REQUIRED ACTION A - According to the baseball passage, what was the White Sox's final record for the 1973 season?

SOURCE PASSAGE -
But the rest of 1973 proved to be a struggle for Wood and the White Sox. Wood lost his first two starts in June, allowing 12 runs and 19 hits in 122⁄3 innings. From June 1 to the end of the season, he posted an 11–17 mark with a 4.47 ERA in 33 starts. Over that same time span, the White Sox were 20 games under .500 (50–70) and ultimately finished fifth in the six-team AL West with a 77–85 record. Projected as a possible 30-game winner early in the year, Wood finished 24–20, becoming the first major league pitcher since Walter Johnson in 1916 to both win and lose 20-plus games in the same season. Stan Bahnsen (18–21) also slumped after a strong start; Bahnsen, 15–11 with a 2.76 ERA after a victory over the Texas Rangers on August 5, went 3–10 with a 5.86 ERA the rest of the way.
The nadir for Wood in 1973 most likely came on July 20, when the White Sox took on the Yankees in a twi-night doubleheader at Yankee Stadium. Wood failed to retire a batter in game one (one Yankee reached first after a dropped third strike) as the Yanks scored eight runs in the first inning (six charged to Wood) en route to a 12–2 victory. In game two, Wood finally got his wish to start both games of a twin bill. This time he lasted 41⁄3 innings but gave up seven runs as the Sox lost again, 7–0. In doing so, Wood became the first pitcher since Jack Russell of the 1929 Red Sox to start, and lose, both games of a doubleheader.28
There were reasons for Chicago’s slump beyond Wood’s (and Bahnsen’s) poor finishes, most notably a broken leg suffered by Dick Allen on June 28. (Allen had only five more at-bats the remainder of the season.) It was a team-wide collapse, as both the team’s offense and pitching staff suffered sharp declines in production after the hot start. But the club’s starting pitchers, who had posted a 2.89 team ERA through the end of May, recorded a 4.35 mark the rest of the way, and Tanner and Sain’s frequent use of their starting pitchers on short rest began to come under increased scrutiny. For the 1973 season, Sox pitchers made 41 starts on two days’ rest or fewer, 19 by Wood. (Bahnsen made eight starts on short rest, Steve Stone seven, and Eddie Fisher four, with two going to Bart Johnson and one to Jim Kaat.) While the team posted a winning record (23–18) in those games and the starters’ ERA (3.62) in short-rest starts was again better than the club’s 4.04 mark in its other 121 starts, the slumps by Wood and Bahnsen, in particular, caused some observers to blame fatigue.

DATA SHOWN -
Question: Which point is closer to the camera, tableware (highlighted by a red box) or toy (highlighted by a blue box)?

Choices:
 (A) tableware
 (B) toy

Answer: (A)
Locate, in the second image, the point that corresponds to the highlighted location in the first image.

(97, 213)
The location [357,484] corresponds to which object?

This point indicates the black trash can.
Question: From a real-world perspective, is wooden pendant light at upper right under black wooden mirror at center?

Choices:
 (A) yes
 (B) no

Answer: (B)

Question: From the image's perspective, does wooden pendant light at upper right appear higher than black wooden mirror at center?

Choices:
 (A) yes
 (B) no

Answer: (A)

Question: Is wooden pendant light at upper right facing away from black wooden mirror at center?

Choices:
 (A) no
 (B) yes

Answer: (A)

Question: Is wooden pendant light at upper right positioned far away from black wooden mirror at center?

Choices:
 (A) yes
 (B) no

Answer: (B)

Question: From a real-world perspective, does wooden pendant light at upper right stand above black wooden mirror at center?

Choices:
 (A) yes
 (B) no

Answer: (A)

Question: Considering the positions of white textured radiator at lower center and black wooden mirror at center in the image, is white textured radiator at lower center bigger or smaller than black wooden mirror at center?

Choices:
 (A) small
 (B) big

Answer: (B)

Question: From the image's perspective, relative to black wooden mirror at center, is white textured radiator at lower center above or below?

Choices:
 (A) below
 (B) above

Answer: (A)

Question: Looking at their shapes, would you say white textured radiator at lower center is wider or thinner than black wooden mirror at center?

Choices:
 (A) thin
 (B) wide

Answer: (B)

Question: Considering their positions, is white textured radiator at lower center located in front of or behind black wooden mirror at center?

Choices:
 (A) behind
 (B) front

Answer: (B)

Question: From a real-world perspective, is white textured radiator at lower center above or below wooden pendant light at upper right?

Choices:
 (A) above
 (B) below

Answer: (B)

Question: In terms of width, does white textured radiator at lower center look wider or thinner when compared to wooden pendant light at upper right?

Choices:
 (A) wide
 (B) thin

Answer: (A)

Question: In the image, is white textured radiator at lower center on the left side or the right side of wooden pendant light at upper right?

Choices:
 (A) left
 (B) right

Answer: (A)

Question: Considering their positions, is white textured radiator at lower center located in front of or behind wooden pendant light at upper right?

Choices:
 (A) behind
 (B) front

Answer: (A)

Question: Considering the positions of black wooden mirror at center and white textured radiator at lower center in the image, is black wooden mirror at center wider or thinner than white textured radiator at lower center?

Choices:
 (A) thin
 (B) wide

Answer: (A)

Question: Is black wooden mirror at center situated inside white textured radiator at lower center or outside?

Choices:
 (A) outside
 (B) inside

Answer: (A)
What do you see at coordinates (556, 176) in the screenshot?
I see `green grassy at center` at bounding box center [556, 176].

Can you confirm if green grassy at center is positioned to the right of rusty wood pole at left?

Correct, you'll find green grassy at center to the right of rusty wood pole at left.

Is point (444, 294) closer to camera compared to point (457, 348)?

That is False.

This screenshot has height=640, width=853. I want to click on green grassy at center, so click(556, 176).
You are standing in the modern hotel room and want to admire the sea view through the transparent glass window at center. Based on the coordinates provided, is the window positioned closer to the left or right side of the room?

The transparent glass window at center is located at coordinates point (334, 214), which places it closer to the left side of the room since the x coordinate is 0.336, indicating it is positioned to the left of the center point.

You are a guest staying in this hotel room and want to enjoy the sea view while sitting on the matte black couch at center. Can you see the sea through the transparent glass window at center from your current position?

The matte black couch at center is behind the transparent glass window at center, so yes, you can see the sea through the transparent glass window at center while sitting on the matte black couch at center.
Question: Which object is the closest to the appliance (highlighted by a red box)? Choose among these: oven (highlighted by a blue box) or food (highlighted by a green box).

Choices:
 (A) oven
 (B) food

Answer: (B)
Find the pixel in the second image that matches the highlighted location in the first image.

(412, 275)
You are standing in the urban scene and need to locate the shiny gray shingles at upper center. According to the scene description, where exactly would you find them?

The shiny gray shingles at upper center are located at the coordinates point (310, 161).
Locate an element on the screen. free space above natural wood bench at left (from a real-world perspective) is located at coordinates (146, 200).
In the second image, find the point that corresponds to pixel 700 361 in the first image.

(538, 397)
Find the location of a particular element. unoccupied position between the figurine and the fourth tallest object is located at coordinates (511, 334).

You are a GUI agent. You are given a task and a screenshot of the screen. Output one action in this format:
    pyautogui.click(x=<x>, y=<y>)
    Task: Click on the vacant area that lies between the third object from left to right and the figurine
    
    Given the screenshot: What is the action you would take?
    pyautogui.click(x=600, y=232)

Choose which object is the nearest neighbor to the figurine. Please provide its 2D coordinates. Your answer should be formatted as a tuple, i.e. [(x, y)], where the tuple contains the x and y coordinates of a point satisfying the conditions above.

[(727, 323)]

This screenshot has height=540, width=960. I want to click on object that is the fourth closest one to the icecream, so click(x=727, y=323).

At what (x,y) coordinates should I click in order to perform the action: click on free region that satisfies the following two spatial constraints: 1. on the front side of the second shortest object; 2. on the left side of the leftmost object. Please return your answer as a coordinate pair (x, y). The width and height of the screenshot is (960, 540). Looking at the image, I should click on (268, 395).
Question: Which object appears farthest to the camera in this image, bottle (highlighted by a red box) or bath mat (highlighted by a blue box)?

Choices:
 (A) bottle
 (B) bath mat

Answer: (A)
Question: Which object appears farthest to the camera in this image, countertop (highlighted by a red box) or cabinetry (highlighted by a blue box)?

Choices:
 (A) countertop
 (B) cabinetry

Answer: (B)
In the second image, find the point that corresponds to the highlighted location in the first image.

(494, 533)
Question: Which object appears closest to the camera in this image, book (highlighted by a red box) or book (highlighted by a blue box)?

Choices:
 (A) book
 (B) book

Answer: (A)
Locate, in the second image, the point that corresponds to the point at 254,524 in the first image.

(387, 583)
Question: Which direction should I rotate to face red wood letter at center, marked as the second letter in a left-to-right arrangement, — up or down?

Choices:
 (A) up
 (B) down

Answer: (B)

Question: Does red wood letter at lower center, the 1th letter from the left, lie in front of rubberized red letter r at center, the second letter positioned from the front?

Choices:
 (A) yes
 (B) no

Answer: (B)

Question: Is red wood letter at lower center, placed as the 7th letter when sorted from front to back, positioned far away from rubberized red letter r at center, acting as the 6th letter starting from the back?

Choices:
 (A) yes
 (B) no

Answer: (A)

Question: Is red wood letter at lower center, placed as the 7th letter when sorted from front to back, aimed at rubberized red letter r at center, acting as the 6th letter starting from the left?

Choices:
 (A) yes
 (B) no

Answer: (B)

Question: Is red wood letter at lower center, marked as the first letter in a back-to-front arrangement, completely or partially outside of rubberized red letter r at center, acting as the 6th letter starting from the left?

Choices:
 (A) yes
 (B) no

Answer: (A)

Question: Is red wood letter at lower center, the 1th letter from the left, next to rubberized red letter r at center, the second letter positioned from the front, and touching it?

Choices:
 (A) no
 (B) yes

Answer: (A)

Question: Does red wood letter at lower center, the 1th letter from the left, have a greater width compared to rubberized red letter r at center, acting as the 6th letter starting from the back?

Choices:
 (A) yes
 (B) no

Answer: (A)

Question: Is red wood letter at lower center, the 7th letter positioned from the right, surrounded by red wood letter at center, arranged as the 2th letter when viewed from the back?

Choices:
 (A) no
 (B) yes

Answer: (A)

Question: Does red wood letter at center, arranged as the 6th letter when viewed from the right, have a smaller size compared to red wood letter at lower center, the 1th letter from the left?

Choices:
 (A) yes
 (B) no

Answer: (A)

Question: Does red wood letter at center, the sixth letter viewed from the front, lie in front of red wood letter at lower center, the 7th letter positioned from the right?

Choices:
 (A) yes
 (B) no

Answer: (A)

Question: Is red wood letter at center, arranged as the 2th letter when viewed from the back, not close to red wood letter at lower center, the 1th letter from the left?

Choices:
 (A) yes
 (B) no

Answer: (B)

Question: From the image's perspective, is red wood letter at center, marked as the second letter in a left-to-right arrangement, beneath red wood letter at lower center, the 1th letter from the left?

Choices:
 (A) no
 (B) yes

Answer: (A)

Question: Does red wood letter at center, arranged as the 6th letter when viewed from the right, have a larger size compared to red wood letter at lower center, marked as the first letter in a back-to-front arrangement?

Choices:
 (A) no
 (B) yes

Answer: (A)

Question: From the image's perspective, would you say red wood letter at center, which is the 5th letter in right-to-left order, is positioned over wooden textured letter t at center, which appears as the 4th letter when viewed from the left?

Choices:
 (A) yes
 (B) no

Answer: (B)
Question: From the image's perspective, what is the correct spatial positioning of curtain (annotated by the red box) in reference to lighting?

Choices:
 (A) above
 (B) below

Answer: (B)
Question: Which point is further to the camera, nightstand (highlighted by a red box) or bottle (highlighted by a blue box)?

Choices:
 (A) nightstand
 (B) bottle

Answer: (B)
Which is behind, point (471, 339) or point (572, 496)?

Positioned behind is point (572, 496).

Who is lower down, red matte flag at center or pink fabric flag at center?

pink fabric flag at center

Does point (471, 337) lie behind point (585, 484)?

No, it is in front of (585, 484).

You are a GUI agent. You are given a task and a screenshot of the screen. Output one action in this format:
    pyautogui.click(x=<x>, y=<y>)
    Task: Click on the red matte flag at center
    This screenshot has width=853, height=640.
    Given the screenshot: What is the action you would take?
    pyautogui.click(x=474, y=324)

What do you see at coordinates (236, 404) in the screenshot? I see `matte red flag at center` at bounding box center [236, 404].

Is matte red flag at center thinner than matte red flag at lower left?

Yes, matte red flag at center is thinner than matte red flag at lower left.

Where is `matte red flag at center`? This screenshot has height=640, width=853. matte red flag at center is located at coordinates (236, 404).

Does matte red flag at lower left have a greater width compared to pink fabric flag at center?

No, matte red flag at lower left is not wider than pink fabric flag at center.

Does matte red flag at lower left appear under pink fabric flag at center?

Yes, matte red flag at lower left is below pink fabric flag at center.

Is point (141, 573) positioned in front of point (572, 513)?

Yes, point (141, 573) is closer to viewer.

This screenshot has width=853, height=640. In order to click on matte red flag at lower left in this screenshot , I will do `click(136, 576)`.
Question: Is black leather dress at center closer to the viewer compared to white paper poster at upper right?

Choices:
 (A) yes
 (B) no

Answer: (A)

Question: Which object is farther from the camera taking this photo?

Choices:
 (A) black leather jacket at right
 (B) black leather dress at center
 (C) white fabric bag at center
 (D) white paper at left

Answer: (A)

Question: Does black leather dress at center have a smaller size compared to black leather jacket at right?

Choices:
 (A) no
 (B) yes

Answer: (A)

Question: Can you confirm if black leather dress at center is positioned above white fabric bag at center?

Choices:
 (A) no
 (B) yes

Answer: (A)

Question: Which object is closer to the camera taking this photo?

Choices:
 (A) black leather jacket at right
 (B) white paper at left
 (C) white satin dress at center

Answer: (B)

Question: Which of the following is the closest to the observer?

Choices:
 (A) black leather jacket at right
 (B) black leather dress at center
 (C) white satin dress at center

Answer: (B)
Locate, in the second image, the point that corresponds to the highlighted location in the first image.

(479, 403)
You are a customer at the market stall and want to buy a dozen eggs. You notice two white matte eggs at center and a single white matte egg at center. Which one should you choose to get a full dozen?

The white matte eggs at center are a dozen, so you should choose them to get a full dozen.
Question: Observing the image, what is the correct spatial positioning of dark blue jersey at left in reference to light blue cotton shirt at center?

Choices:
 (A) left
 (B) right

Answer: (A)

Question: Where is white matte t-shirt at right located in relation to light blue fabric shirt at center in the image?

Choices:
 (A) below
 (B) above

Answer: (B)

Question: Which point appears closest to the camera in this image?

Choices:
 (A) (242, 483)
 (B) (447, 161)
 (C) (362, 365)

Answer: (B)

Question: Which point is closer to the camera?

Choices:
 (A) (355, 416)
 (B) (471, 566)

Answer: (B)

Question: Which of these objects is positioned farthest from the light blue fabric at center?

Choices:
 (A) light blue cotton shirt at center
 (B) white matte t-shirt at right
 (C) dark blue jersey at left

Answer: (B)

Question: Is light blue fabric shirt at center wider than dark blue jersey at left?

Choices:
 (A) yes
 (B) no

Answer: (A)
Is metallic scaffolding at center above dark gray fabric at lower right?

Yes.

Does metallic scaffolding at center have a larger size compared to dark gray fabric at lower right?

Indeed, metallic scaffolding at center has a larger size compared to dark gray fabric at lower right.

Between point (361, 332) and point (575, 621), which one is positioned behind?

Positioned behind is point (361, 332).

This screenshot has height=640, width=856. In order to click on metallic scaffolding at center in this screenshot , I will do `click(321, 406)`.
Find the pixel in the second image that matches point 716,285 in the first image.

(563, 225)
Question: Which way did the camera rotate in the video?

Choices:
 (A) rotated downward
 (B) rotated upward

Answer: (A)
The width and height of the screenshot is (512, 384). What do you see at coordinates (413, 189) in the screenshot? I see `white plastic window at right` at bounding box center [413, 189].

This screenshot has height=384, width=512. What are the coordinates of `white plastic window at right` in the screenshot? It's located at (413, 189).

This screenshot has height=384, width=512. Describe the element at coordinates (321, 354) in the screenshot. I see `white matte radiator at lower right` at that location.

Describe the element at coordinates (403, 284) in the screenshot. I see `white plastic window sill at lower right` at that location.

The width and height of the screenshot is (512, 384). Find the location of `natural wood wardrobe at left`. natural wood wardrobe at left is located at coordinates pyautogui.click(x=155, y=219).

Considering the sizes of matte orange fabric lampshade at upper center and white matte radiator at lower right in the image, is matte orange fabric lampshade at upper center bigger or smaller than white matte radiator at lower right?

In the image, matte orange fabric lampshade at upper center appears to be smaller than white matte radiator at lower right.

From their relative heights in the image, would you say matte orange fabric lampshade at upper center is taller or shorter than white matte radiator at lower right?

REQUIRED ACTION B - Rewrite the records, from their first line through the line containing "The location [357,484]" inclusive, as a numbered list without blank lines.

EXERCISE RESPONSE A - 77–85

EXERCISE RESPONSE B -
1. Question: Which point is closer to the camera, tableware (highlighted by a red box) or toy (highlighted by a blue box)?
2. Choices:
3.  (A) tableware
4.  (B) toy
5. Answer: (A)
6. Locate, in the second image, the point that corresponds to the highlighted location in the first image.
7. (97, 213)
8. The location [357,484] corresponds to which object?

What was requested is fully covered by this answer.